Blimey, doesn't AG get complicated! :D
 
periolus said:
Blimey, doesn't AG get complicated! :D
Only if you believe that the brewers in say Burton on Trent brew with the water that has the profile that is published :roll: I've seen 4 wildly differing profiles for BUrton on treant which shows that it depends on which strata the water is drawn from. . . . .The museum brewery for example uses (or did) RO water and a small army of chemists to add minerals back in . . . as do most modern beer factories.

Water chemistry is extremely simple

1) Reduce chlorine (Add 1 Campden tablet per 17UK gallons)
2) Reduce alkalinity to below 50 preferably 30 for pale ales up to 100 for dark beers.
3) boost calcium to a minimum of 60ppm but 150ppm is safer

And that is it. Your choice when boosting calcium is do I want a drier hoppy beer (Gypsum) or a rounded malty beer (calcium chloride). If you want to take it further than this then you also need to consider the acids used to reduce alkalinity so rather than using CRS using sulphuric or hydrochloric instead as not only is it the total level of sulphate and chloride ions that is important but the ratio between them . . . CRS adds a fixed ratio of sulphate to chloride, which depending on the water make-up you start with may or may not give you the ratio you desire.

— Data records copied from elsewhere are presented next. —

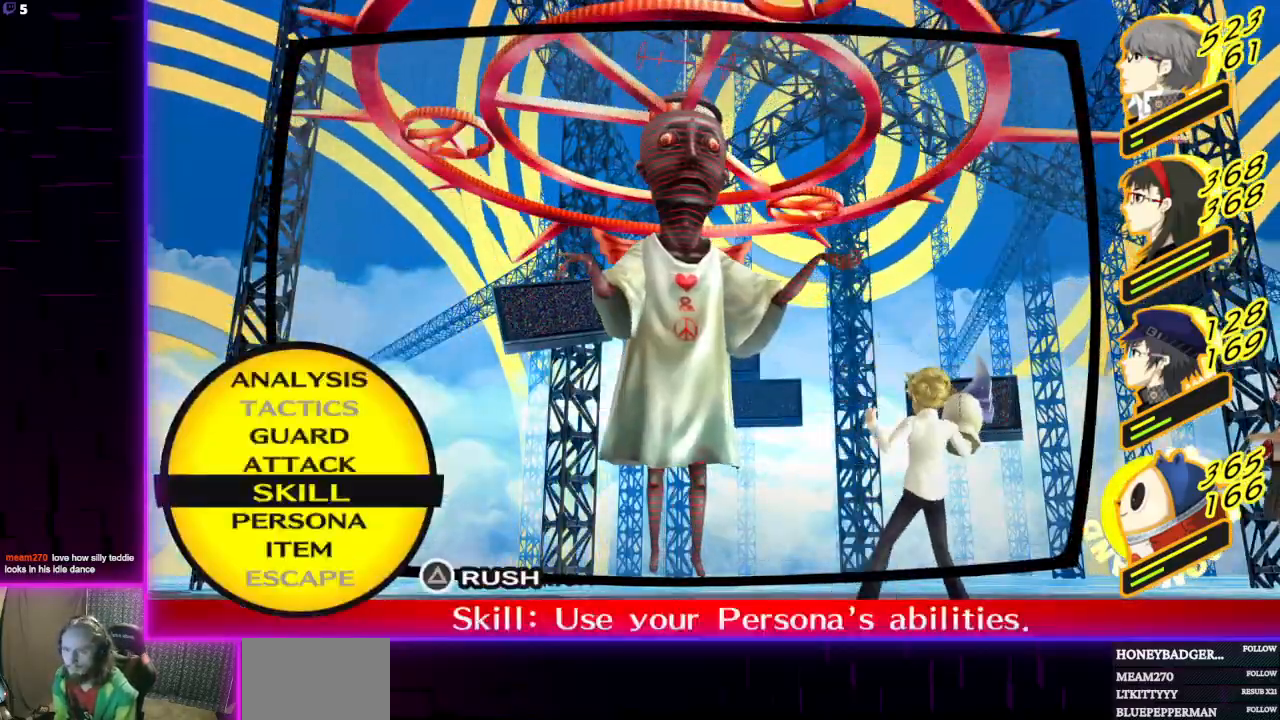
{"buttons": ["DPAD_UP"], "left_stick": "center", "right_stick": "center", "events": [[467, "DPAD_UP", "down"]]}
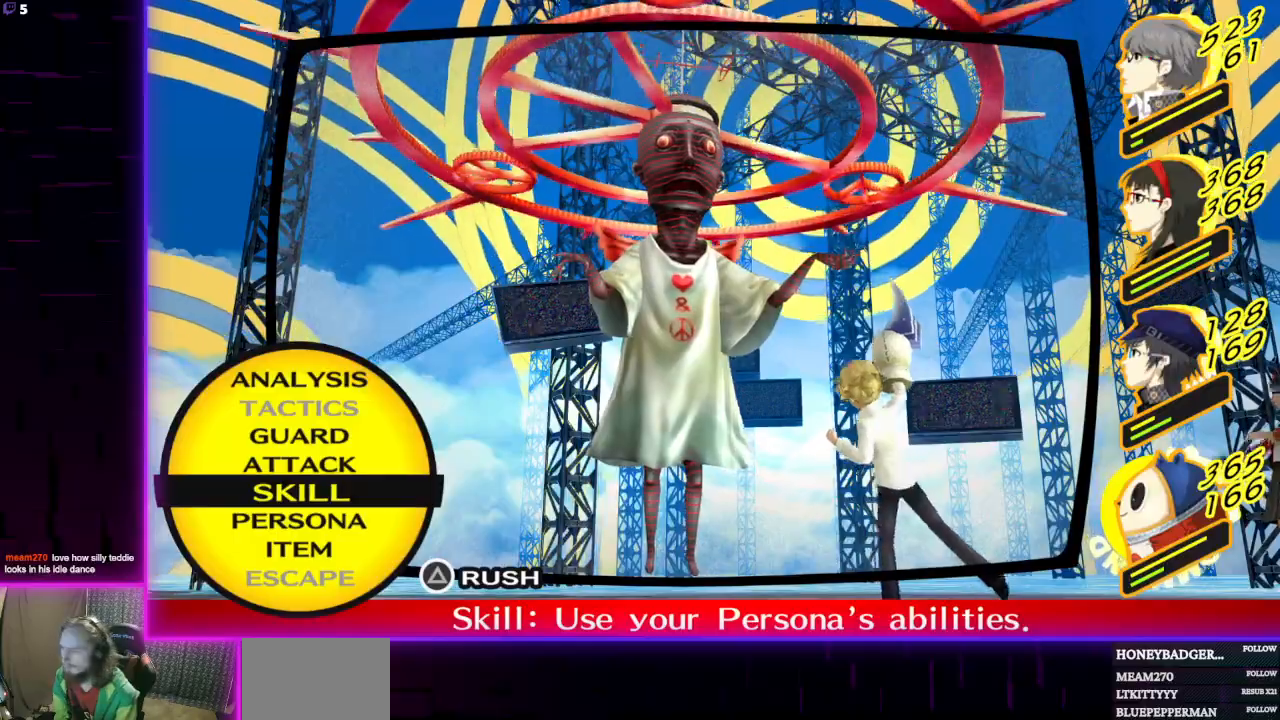
{"buttons": [], "left_stick": "center", "right_stick": "center", "events": [[233, "DPAD_UP", "up"]]}
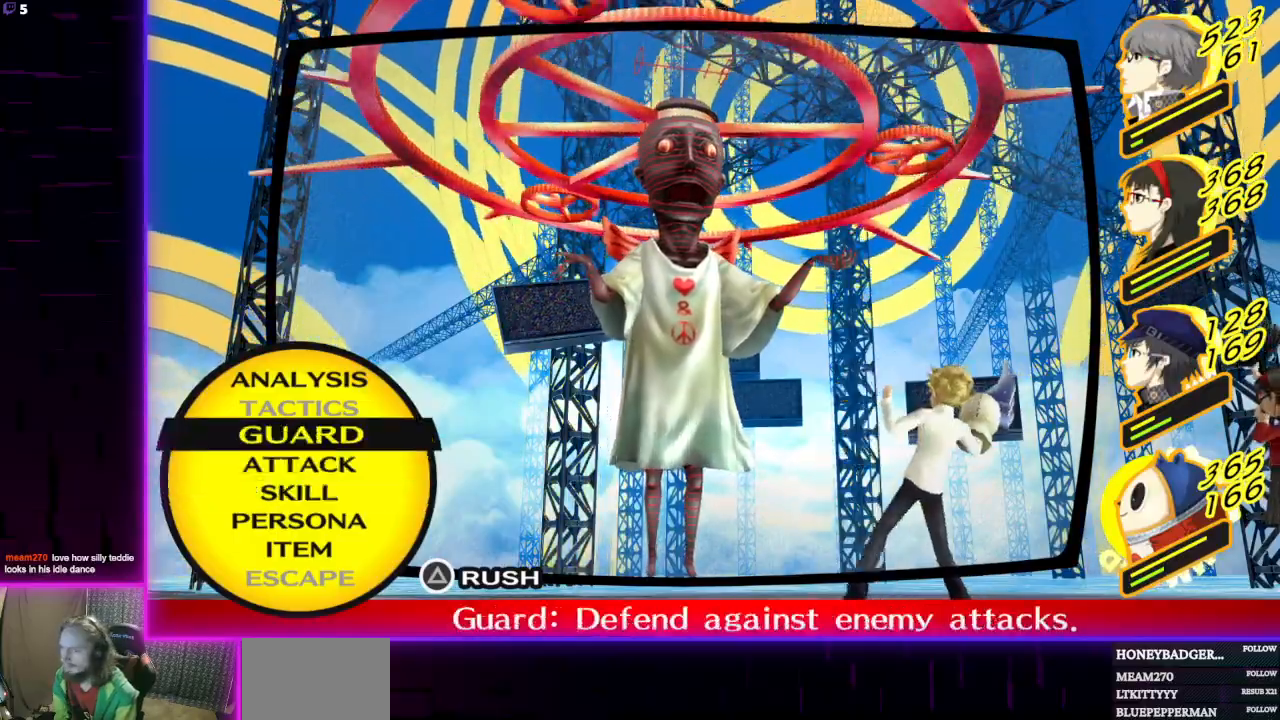
{"buttons": [], "left_stick": "center", "right_stick": "center", "events": []}
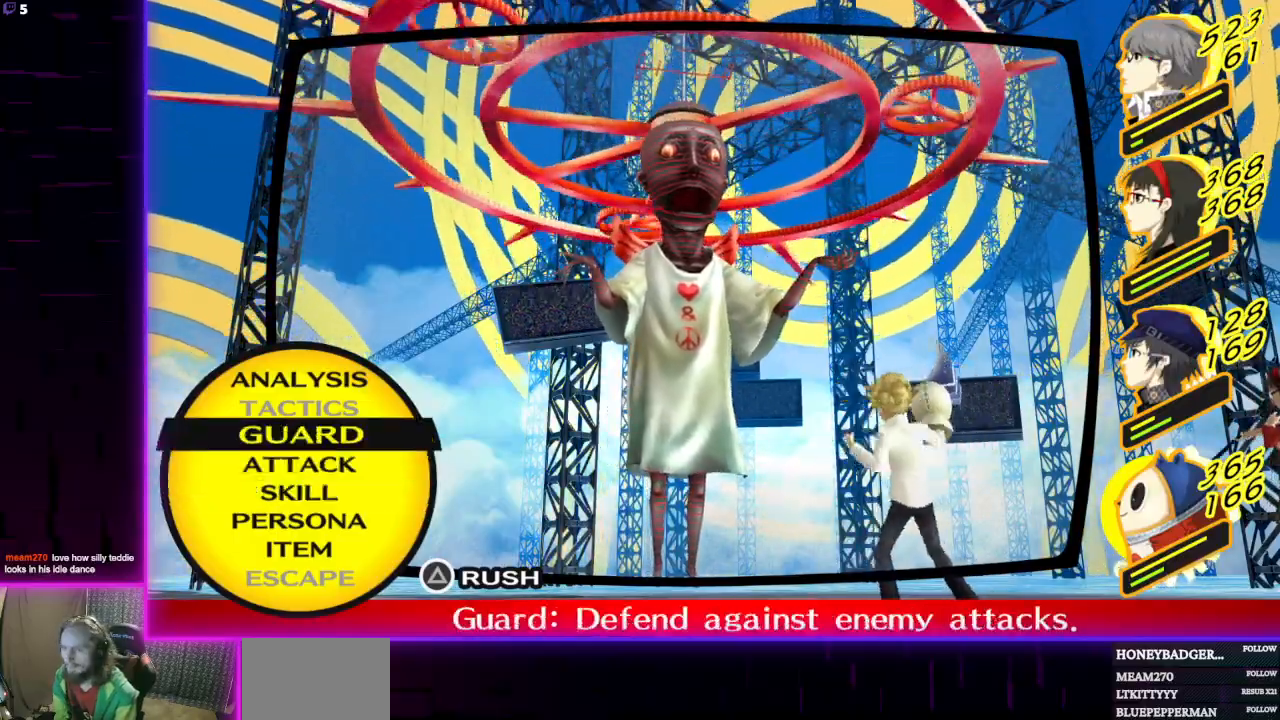
{"buttons": [], "left_stick": "center", "right_stick": "center", "events": []}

Unless you are consistantly brewing good beer with minimal water treatment, there is little benefit of going any further until you are
 
Great - cheers for that. One question though, what is CRS? :oops:

I completely forgot that campden tablets reduce chlorine - that is good to remember. Well, I will keep researching and mentally preparing for the day I open my AG floodgates. ETA: 124 days! A little way to go I know, but I start building on March 1st with luck. It all depends on whether or not I get made redundant on March 31st. Bit of a tricky one at the mo, but I'm working on it.

On we go! :cheers:
 
P, CRS is Carbonate Reducing Solution, there has been several recent posts on the subject, enter CRS in Search and you can read till your heart's content. Aleman is right that it is simple when you understand the process, and for us novices a Salifert kit, CRS, Gypsum and Calcium Chloride will do the job.